Baumann also speaks of the example of Mr Bachmann, a film that is 217 minutes long and portrays a school teacher in a town in North Hesse. “Surprisingly, it did a proper number of sales even to territories that I wouldn’t have thought would release it because it is four hours. It takes two slots in the cinema. But it was really very popular.” She adds that although this may seem like a very German story, its themes “are so universal…it triggers questions [about] migration, different cultural backgrounds, different social groups.” It helped, too, that it was able to use the Berlinale as a domestic launch pad. 

The German Films boss warns that such stand-out films don’t come along that often. “The problem in Germany is the financing. We have tons of documentaries made for television. Many don’t travel a lot. They are very German, adapted for our TV…The theatrical distributors, they don’t invest in documentaries.

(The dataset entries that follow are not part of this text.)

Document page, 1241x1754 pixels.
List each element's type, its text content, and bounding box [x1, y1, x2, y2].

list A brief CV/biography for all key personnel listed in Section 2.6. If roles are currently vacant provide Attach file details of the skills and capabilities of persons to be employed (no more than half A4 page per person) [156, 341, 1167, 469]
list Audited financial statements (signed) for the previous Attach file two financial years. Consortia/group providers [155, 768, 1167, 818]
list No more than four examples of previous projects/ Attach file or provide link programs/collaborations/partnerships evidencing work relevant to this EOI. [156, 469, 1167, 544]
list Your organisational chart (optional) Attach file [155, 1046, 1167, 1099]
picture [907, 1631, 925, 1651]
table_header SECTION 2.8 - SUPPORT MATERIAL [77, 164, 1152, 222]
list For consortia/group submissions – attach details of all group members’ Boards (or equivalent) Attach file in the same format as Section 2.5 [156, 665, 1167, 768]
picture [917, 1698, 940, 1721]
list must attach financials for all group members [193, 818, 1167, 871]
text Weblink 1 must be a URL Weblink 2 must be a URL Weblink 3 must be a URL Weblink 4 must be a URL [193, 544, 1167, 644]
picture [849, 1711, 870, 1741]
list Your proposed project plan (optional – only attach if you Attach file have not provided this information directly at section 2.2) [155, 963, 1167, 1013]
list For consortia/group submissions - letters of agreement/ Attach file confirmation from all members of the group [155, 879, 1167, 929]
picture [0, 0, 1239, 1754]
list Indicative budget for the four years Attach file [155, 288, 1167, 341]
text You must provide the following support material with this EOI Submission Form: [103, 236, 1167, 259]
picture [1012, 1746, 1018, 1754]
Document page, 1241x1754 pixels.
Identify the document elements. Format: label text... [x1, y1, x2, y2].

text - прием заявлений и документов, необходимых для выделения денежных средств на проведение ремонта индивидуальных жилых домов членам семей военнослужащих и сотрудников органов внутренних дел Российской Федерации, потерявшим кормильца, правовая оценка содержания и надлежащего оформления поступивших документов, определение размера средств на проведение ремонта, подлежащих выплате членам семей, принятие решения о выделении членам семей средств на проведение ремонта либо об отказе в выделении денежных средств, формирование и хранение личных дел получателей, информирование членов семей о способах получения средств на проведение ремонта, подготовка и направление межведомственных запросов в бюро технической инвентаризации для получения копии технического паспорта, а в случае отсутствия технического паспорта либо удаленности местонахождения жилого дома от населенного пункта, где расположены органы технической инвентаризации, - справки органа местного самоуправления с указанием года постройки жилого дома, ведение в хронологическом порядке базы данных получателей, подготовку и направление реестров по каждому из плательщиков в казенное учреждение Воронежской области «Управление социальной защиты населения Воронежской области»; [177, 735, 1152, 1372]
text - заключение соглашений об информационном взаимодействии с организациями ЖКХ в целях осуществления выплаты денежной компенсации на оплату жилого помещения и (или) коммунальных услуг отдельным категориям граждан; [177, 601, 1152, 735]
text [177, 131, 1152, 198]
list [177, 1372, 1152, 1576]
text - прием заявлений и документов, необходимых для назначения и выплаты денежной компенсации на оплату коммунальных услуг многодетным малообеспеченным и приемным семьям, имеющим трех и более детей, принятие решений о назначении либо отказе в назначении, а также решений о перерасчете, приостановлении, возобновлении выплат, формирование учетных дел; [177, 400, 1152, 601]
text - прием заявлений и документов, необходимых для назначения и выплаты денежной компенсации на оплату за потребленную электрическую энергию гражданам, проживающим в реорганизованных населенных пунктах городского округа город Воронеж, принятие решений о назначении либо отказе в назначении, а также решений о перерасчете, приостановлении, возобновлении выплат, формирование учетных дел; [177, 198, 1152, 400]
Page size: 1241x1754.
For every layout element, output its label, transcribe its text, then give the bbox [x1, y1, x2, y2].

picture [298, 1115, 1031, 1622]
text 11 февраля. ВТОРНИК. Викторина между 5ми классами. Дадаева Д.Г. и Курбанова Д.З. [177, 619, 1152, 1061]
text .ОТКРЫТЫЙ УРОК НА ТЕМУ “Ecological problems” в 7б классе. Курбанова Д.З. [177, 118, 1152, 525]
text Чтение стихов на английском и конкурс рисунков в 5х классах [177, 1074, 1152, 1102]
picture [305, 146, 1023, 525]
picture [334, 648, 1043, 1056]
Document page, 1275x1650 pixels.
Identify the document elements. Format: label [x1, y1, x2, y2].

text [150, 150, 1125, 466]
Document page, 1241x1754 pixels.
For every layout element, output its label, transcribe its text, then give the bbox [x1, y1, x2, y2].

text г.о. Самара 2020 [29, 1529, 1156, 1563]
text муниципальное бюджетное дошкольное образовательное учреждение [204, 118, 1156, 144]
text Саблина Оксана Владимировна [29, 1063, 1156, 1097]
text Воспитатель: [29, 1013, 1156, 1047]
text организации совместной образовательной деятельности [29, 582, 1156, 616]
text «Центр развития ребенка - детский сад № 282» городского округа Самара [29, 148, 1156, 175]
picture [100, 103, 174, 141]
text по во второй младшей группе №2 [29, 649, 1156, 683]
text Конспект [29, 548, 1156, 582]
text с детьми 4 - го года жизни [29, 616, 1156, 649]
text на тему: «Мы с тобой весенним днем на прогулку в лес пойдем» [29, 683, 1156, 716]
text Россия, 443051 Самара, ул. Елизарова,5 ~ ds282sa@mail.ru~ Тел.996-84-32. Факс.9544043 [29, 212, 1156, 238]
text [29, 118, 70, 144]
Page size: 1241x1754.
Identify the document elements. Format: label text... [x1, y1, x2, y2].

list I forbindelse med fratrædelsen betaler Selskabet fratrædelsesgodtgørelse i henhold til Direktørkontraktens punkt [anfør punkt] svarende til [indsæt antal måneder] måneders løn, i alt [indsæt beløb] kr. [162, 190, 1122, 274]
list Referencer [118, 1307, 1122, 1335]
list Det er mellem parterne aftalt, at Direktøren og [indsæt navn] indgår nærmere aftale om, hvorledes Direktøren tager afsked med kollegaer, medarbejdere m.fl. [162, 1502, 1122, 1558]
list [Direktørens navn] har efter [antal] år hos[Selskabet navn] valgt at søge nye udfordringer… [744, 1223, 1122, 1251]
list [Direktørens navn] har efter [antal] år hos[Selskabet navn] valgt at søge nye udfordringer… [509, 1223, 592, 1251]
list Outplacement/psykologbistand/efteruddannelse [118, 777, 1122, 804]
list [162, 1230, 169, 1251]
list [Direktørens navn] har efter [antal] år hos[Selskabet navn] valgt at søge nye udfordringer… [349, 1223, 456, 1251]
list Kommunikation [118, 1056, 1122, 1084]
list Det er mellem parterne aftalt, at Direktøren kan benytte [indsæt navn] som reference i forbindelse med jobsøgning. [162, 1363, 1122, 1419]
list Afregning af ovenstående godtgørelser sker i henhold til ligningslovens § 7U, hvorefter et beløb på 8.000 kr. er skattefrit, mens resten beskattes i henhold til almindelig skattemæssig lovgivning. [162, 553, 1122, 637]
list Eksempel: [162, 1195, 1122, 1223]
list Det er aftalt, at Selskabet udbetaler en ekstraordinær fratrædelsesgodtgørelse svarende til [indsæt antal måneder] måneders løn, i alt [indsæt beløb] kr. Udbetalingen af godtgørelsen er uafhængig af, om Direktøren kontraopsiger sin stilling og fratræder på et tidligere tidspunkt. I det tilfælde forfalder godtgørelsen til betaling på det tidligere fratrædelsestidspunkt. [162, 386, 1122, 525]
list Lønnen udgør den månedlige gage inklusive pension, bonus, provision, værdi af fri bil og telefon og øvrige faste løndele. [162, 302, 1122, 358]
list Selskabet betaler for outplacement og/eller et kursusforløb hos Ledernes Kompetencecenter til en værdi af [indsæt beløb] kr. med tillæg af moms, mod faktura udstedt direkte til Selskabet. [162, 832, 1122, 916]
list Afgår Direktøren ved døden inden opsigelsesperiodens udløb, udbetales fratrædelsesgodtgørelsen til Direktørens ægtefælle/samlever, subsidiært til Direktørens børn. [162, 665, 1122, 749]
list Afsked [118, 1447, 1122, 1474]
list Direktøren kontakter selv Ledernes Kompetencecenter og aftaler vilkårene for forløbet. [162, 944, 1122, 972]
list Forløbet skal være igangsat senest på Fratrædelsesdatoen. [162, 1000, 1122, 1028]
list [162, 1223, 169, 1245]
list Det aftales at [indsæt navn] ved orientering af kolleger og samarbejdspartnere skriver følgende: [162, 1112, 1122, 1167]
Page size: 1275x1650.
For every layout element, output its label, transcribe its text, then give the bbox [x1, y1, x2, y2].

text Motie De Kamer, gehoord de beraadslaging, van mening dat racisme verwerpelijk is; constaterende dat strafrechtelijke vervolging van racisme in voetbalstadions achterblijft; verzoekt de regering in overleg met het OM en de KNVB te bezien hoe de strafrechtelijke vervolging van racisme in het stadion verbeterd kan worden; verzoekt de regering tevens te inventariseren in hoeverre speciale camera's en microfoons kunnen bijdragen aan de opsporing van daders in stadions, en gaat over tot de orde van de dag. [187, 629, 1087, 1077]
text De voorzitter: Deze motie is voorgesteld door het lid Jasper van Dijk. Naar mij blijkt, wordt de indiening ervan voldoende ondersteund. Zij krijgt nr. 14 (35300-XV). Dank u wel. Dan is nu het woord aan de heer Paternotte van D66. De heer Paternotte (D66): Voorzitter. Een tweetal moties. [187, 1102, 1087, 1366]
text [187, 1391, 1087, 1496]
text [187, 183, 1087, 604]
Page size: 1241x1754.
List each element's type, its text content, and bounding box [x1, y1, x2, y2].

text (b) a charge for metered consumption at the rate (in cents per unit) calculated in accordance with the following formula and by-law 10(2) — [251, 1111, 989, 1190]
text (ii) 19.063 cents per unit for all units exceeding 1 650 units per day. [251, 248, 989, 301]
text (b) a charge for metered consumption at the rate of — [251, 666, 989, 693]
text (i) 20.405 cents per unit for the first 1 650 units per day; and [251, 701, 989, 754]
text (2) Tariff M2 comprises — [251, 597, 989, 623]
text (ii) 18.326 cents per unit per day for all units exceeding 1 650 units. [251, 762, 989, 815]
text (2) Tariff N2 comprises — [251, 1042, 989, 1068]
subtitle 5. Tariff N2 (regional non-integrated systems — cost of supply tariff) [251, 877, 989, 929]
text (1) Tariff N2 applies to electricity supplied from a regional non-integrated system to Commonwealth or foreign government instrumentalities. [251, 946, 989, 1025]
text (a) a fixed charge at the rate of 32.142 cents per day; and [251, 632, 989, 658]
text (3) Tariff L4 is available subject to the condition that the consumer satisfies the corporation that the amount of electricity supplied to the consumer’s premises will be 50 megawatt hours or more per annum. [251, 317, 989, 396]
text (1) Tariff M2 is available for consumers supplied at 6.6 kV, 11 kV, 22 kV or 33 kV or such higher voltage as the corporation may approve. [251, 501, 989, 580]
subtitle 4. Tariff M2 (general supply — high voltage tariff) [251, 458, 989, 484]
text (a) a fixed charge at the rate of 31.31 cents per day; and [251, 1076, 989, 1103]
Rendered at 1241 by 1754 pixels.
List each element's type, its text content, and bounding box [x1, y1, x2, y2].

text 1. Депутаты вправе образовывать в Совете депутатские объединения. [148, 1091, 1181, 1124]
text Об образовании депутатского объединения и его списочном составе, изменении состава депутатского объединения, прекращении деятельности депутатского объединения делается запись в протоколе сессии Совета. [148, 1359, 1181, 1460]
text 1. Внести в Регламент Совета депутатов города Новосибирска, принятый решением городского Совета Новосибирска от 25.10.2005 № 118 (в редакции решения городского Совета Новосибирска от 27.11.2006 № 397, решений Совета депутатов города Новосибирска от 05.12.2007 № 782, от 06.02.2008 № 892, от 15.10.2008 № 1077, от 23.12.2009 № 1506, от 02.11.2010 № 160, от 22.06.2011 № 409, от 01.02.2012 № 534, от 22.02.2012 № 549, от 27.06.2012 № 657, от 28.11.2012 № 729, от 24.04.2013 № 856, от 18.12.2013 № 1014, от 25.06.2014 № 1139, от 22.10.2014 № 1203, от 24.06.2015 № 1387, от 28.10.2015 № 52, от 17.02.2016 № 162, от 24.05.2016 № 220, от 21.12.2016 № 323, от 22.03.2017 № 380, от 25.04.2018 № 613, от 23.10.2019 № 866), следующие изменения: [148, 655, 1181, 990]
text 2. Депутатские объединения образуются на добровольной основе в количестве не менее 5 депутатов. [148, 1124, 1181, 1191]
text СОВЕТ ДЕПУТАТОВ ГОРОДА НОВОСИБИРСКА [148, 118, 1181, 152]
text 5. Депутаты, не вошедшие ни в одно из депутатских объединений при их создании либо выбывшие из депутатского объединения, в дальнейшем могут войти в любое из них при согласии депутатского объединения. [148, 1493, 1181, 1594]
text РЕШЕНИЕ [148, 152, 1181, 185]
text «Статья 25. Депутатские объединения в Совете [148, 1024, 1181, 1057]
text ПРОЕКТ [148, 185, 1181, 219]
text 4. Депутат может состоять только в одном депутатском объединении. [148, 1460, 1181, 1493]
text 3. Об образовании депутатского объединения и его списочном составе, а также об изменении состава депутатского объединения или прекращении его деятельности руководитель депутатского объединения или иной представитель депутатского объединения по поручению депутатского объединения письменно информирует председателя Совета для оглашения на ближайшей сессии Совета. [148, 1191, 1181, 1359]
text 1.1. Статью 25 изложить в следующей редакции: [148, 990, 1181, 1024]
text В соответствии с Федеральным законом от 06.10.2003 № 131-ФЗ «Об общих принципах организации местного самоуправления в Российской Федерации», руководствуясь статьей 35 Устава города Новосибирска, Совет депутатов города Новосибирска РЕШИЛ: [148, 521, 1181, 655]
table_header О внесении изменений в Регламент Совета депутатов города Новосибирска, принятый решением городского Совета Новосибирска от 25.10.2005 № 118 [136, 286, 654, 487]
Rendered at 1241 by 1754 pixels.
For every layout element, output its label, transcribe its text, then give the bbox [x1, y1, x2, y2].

They write you a letter of intent but you don’t get the minimum guarantee for documentary.”

Another challenge is that the German funding system is “very bureaucratic” and not always adaptable to creative documentaries which may take years to complete. That’s why new majority German documentaries are in short supply in pitching and financing forums like CPH:DOX.The German Films boss believes the best policy is always to support quality. “I think a good film is a good film,” Baumann reflects on why certain German docs still cut through, in spite of the difficult market conditions, “I think we should support good films and talented people. It doesn’t matter whether they make a fiction, an animation or a documentary at the end of the day.”